Take

Vision

The Apple Vision Pro now exists.

The iPod was a better MP3 player. The iPad was a better tablet. The Apple Watch was a better watch. The Vision Pro is a better... what, exactly?

It is clearly a technological achievement. It is clearly interesting. It also clearly makes you look like a dork, first when you plonk down $3499 (before obligatory prescription inserts for the majority of the population which requires correction), then when you use it. They did what they could, but it still looks pretty terrible.

The first iPhone had no third-party apps (until the jailbreaking community stepped in and developed an SDK within months), no copy and paste, no GPS, no MMS, no front-facing camera, no good backside camera, and so on. There were phones you could buy with some of those features. It was ahead in software quality and interaction and behind in the details. People bought into it because it was a breath of fresh air and the rest would be filled in over time.

The Apple Vision Pro is possibly, battling the Purple project for the original iPhone or the extended meta-Multi-Touch project that spanned both iPhone and iPad, the largest development project in the company's history (to have spawned a product; hi Titan). It produced a product that is simultaneously not comparatively embarrassing (it stacks up reasonably well against untethered VR headsets), will still clearly get much better within a few years when both hardware is able to deliver more and software grows to be more capable, and lives in a category no one is (currently) interested in.

The success of Apple Vision Pro depends on Apple's ability to bewitch people into using it. There are a handful of practical arguments contrasting with alternative hardware, like getting "infinite display" or "a personal theater", but both are beset with technological limitations and a daunting cost calculus. (The best value appears to be as an immersive TV - but one that can only be used by one person.) Aside from that, it's all about being able to take in entirely new experiences. This, along with the iPad-esque note of "doing what you could do before but now much better", is the only reason for it.

At its core, there is a big source of tension in the product. It is supposed to, like iPhone and iPad before it, make interaction more direct. Bring things not into our periphery or into an indirect plane but right into our reality. But it can only do this when you are wearing it, and when you are wearing it you look like one of the evolutionary steps on the way to the people at the end of Wall-E.

Apple's materials try to counter this by showing a dad preparing breakfast and intercepting stray soccer balls from his sprog. But all the 3D photos and videos that you are supposed to enjoy are also taken by someone having had the product on their face. No doubt, Apple saw the problem with Google Glass "glassholes" and have been trying to cover up some aspects, like by letting the outward facing display show when you are taking a photo. But how anyone is supposed to be comfortable wearing this around in their life enough for the 3D photos and videos to be captured, or comfortable being around people constantly wearing them, is an open question. (Bet on iPhones being able to take 3D photos and videos soon, to give the adoption legs.)

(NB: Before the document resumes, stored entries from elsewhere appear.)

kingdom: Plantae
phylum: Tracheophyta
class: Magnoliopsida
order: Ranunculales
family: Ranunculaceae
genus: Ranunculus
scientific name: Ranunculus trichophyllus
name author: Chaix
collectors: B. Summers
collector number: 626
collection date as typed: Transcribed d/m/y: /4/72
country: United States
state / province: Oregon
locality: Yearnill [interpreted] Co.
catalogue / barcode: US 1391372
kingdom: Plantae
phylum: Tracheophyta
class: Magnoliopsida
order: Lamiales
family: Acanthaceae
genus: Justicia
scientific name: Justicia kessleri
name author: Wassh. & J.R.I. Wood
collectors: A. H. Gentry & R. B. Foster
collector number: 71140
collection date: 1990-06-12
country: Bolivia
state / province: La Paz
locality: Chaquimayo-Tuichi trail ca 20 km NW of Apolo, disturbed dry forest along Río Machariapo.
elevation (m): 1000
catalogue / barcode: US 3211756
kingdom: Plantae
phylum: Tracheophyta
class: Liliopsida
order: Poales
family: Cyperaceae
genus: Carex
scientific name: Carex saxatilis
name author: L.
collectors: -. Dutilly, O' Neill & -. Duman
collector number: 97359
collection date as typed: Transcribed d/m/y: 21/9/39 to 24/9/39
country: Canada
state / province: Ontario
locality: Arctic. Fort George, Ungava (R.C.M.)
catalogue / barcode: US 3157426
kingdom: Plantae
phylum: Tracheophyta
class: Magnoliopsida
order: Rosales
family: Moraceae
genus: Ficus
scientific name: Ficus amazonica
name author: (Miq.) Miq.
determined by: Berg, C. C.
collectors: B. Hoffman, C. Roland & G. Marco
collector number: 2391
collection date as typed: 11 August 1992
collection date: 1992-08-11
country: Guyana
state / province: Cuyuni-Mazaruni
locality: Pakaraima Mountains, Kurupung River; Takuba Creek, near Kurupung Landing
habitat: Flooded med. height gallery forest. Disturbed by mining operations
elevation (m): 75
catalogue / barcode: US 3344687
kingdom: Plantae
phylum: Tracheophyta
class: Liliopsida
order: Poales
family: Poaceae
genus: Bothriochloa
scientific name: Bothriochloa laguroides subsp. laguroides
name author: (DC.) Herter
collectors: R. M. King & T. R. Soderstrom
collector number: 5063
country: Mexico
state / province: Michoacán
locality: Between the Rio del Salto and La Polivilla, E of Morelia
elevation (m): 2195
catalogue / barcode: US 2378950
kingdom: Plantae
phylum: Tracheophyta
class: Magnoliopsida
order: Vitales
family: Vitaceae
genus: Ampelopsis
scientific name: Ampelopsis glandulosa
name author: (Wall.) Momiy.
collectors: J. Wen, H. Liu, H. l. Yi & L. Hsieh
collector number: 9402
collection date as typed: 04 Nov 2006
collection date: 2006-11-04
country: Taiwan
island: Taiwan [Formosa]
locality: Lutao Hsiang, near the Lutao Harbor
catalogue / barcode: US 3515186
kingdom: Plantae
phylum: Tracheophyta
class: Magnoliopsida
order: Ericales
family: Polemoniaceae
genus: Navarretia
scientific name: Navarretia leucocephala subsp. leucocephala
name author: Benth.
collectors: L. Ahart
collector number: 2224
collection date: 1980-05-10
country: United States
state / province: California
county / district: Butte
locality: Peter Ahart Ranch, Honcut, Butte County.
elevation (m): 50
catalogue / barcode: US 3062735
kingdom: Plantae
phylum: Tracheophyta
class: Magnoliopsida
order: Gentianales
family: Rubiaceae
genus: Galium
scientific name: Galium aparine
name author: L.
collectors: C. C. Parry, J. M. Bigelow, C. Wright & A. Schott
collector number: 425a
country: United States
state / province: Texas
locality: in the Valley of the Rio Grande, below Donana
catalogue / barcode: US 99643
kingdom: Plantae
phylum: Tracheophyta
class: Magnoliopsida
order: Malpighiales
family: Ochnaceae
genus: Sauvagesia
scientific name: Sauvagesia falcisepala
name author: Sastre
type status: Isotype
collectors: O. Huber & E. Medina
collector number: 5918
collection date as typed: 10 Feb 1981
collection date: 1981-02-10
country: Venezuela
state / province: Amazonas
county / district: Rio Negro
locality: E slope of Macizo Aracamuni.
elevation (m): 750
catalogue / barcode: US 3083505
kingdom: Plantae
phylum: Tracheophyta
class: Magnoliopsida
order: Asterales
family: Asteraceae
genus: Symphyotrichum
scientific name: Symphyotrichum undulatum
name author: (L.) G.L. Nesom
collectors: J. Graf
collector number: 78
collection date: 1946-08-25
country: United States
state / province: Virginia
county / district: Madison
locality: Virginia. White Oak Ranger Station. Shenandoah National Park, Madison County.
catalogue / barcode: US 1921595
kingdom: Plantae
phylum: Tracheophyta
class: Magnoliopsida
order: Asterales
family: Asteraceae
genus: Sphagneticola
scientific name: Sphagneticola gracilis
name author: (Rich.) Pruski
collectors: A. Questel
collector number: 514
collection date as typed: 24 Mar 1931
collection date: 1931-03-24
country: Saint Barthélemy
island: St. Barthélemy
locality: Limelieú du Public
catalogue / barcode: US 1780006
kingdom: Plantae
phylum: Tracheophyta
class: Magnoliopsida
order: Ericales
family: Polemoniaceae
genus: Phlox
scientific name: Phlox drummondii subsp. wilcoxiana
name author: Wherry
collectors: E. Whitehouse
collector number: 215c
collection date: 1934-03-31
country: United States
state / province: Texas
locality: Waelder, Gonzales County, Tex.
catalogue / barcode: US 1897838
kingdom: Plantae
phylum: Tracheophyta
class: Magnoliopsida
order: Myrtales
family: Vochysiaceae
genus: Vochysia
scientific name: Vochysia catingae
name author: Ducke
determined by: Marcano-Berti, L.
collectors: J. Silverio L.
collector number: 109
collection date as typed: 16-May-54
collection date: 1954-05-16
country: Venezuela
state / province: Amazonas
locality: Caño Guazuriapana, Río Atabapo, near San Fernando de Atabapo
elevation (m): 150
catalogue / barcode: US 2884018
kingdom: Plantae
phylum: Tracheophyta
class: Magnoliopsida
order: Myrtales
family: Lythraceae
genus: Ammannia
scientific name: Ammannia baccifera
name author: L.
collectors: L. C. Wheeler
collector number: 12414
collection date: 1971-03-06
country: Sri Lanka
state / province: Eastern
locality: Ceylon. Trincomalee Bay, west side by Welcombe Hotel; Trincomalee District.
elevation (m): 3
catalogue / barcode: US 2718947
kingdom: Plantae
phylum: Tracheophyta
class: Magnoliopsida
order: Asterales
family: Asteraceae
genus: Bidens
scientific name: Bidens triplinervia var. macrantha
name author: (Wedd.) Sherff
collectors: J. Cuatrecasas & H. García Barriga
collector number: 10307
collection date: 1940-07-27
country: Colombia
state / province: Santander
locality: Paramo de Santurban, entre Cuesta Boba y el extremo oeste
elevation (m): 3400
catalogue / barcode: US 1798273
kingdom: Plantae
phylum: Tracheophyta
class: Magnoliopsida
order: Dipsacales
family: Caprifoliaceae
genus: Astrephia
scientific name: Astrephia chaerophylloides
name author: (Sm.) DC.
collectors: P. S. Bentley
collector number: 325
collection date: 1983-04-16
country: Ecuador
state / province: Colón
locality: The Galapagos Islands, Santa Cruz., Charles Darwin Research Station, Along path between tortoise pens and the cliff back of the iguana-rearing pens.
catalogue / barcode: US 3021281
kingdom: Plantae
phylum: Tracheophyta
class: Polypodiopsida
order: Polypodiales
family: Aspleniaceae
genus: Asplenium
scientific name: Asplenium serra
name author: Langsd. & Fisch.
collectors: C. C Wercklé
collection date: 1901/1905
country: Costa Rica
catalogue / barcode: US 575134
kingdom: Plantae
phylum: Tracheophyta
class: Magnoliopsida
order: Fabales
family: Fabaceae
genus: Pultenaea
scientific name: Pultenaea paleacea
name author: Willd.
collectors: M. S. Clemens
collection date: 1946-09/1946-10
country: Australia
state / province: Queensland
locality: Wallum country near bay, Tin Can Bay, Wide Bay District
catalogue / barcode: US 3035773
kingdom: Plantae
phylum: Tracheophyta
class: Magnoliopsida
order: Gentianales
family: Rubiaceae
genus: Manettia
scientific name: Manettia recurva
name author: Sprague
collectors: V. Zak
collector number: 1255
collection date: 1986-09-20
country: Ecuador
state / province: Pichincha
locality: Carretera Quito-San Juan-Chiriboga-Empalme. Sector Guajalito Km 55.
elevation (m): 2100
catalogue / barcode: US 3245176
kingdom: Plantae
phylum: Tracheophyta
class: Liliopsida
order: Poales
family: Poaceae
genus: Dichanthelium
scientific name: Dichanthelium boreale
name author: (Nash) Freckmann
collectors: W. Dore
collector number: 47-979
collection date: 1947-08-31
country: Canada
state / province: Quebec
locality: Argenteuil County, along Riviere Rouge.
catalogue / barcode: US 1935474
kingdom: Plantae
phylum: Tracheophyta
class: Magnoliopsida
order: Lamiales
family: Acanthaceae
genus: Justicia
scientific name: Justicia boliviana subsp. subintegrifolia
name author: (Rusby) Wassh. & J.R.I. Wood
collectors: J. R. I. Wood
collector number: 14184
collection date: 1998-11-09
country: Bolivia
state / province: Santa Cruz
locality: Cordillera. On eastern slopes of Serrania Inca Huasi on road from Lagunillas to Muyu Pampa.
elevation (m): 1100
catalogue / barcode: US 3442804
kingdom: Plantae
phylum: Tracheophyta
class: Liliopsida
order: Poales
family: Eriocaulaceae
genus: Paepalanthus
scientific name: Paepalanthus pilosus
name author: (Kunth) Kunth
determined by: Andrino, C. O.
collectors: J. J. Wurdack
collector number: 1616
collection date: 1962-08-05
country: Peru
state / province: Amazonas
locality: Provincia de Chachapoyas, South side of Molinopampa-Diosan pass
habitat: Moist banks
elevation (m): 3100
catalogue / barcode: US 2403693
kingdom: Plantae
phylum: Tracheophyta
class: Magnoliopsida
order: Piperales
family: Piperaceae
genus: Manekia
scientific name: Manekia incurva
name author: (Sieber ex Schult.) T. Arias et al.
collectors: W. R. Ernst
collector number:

All in all, what gives me hope about the Apple Vision Pro is that it is "good enough to criticize". If it doesn't eliminate screen door effect (where you can see the cracks between pixels), it will soon. If it costs entirely too much today, it will cost at least marginally less in a few years, probably by having a lower tier which none-the-less will have more processing power.

And the thing about Apple and the thing about the advancement of technology is that this is as clunky as it will get. It will only get sleeker and more capable over time. (It is already a "Pro" - there's not going to be a clunkier, faster "Pro Pro" model.) Whether physical limitations will forever bind you to looking like a dork while wearing it is anyone's guess. But in three years, at $1299, I'm hoping to find out.